Many people have asked me when and how I started working digitally, so for the record, my departure from the traditional botanical art path began in April 2003, following my Queen Elizabeth Scholarship Trust award.
It started with a morning of beginner’s photography tuition with the lovely Anna Saverimuttu, (Anna is a wonderful portrait photographer – take a look at her work) though at that point I was unaware of the divergence that lay ahead of me. My only aim at that time was to learn how to take better photos to use for reference purposes, as back-up against ephemeral plant parts wilting. A wild foxglove and an iris cultivar were my very first models; the iris simply because it was flowering outside my front door at the time, and the foxglove, well, with the generic name Digitalis, it simply had to be one to try for a digital project – and by happy accident, it too just happened to be coming into flower at the time.
By the summer, I had plucked up courage to buy a pc and had then bravely booked four sessions of one-to-one image software training, and thought I was all set to learn to draw and paint with a digital stylus on a digital drawing tablet. I didn’t have a digital camera, had never heard of Photoshop, and Adobe products had yet to become the industry standard.
I remember the mixture of excitement and anxiety of venturing into London and turning up for my first session of software training, but then being so dispirited after it, that I nearly gave up there and then. Even after weeks of practice, my early digital attempts looked dismally either plastic or pixelated – a far cry from the realism I had hoped for. But on the third of the training days I happened to take with me a CD of a few of my iris and foxglove photos, which someone had kindly offered to test scan for me, and so saw my own photos onscreen for the very first time. I was introduced to Photoshop, saw how my photos could be scaled, literally at the touch of a button, and was shown ways to cut out a part from its background. And it was at that moment the penny dropped. There, in front of me, was a ready-digitised, accurate plant part, which I could place against a white background, capable of conveying considerable detail on enlargement, and in full realism; indeed more realistic than anything I could see I was ever going to be able to achieve by observing and digitally recreating, however much time I had. Unexpectedly then, I found myself on new botanical image territory, and that I was on my own – there were no examples to look at, books to read or precedents to follow. I had to work out what questions to ask, to experiment again and again until, after my last session at the beginning of December, I finally managed to put together my first ever digitally-created, scaled, composite botanical image – my ‘digital Digitalis’. It wasn’t perfect, but it was 2003 and it was exciting – it felt like a milestone.
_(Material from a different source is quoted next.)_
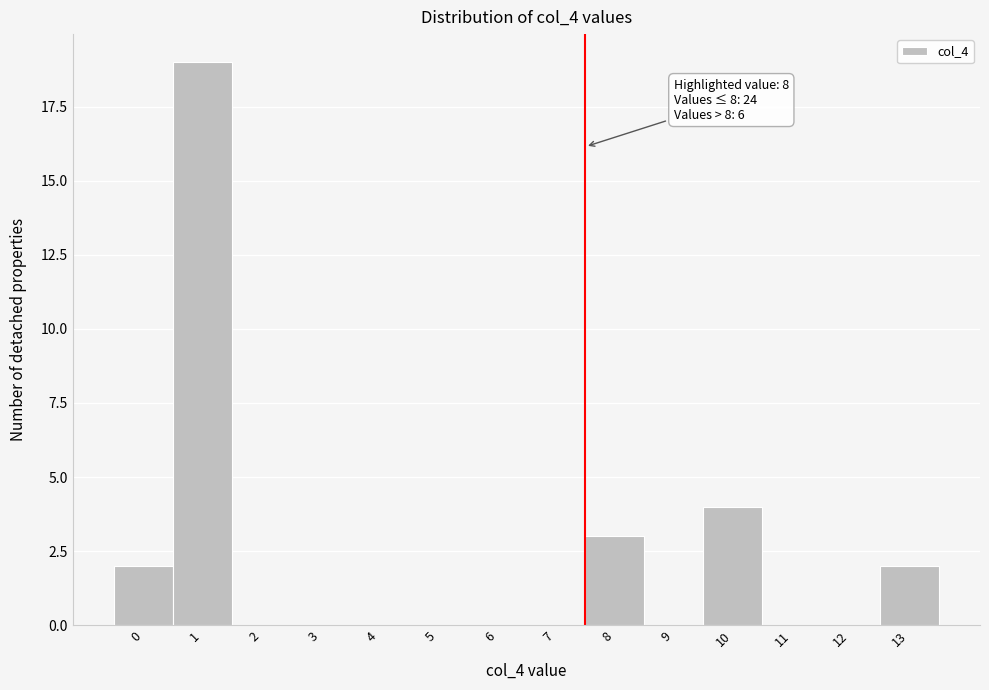

Reading right to left, list all the values displayed in this chart.

13=2	12=0	11=0	10=4	9=0	8=3	7=0	6=0	5=0	4=0	3=0	2=0	1=19	0=2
Later I experimented with ways to depict leaves involving digital line drawings, flatbed scans and, after going out to buy a home slide scanner, digitised slide photographs, and then manipulating and combining them in all manner of ways, though of course some were more successful than others. These were followed by attempts to depict the ginkgo, and lastly, with the help of Bernard Boardman to dig it up, the strange but beautiful purple toothwort, as the Wisley Curator, Jim Gardiner, had kindly given me permission to use some plant material from Wisley Garden for experimental illustration purposes. Inevitably there was much trial and error, but I must thank all my RHS botany colleagues, especially Peter Barnes and Richard Sanford, for their encouragement and help throughout that first year – it was much needed.
My first digital composite illustrations then, were created during the period when I was working part-time in the Botany Department at RHS Wisley and, as a way to mark the completion of my QEST project, I had the idea to put up a small informal display of my results in the Reception area in the Laboratory building. The Director, David Gray, kindly gave his permission and so the first display of my digitally-created botanical images was at RHS Wisley in January 2004. I must thank Patty Boardman, our departmental secretary, who kindly thought to put out a notice to invite Garden visitors to come in to Reception to take a look and even put together a makeshift Visitors’ Book for me – the first public comments about my digital botanical images.